The number of unique transmembrane (TM) protein structures doubled in the last four years that can be attributed to the revolution of cryo-electron microscopy. In addition, the AlphaFold2 (AF2) deep learning algorithm also provided a large number of predicted structures with high quality. However, if a specific protein family is the subject of a study, collecting the structures of the family members is highly challenging in spite of existing general and protein domain-specific databases.
We demonstrate this and assess the applicability of automatic collection of protein structures via the ABC protein superfamily. We developed a pipeline to identify and classify transmembrane ABC protein structures and also to determine their conformational states based on special geometric measures, conftors. This and similar processes need alignment of structures with a run time of 1-10s that was feasible on the scale of experimental structures (n<300K). However, the ~100M theoretical, high quality AF2 protein structures renders the calculations challenging and requires reimplementation of various algorithms.

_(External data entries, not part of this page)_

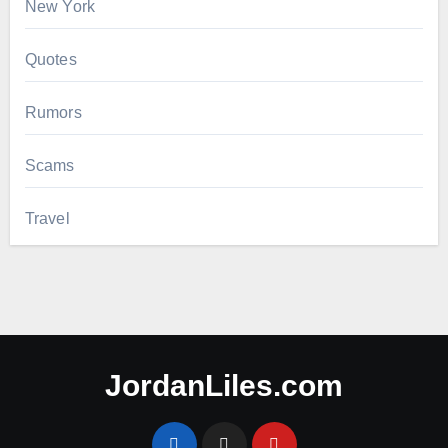
New York
Quotes
Rumors
Scams
Travel
JordanLiles.com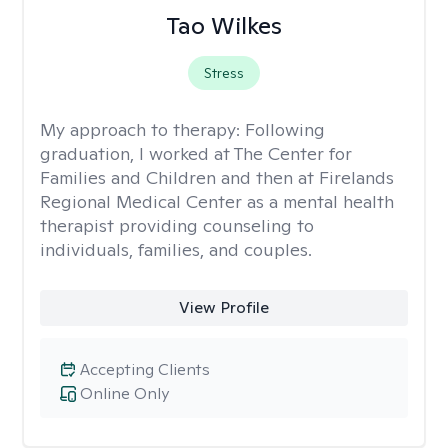
Tao Wilkes
Stress
My approach to therapy:
Following
graduation, I worked at The Center for
Families and Children and then at Firelands
Regional Medical Center as a mental health
therapist providing counseling to
individuals, families, and couples.
View Profile
Accepting Clients
Online Only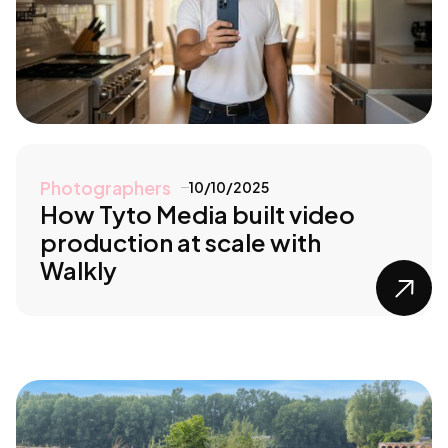
Photographers
10/10/2025
How Tyto Media built video
production at scale with
Walkly
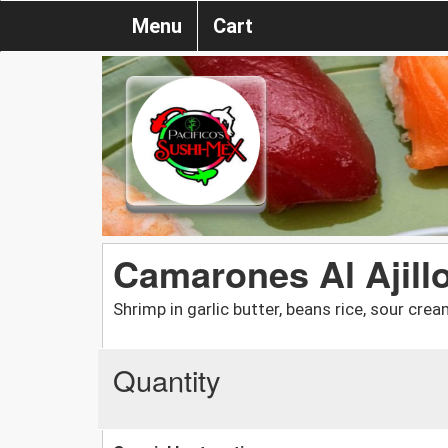
Menu
Cart
Camarones Al Ajill
Shrimp in garlic butter, beans rice, sour crea
Quantity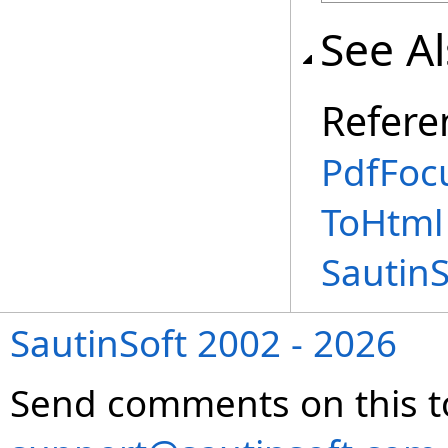
See A
Refere
PdfFoc
ToHtml
Sautin
SautinSoft 2002 - 2026
Send comments on this t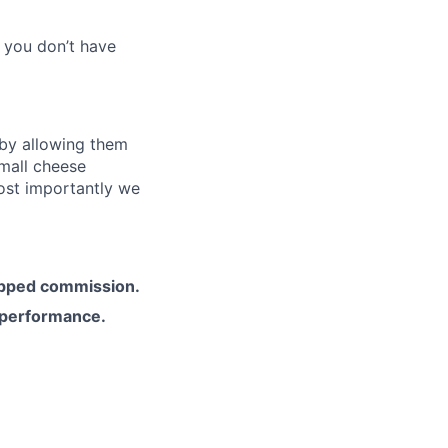
f you don’t have
 by allowing them
small cheese
ost importantly we
apped commission.
 performance.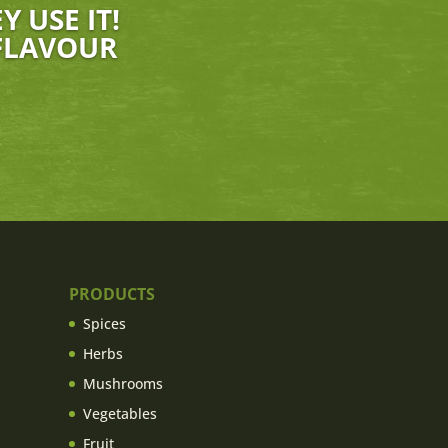
 USE IT!
 FLAVOUR
PRODUCTS
Spices
Herbs
Mushrooms
Vegetables
Fruit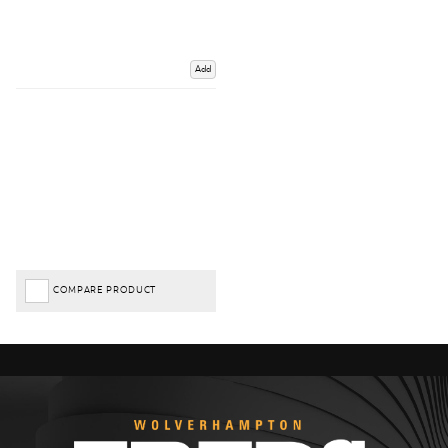
Add
COMPARE PRODUCT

Since the AlphaFold database contains structure predictions only for single chains, we performed AF-Multimer predictions for human ABC half transporters functioning as dimers. Our AF2 predictions warn of possibly ambiguous interpretation of some biochemical data regarding interaction partners and call for further experiments and experimental structure determination. In order to organize structural data and made novel structure predictions and their annotation available for the broader scientific community, we joined the 3D-Beacon Network community to develop data and API standards.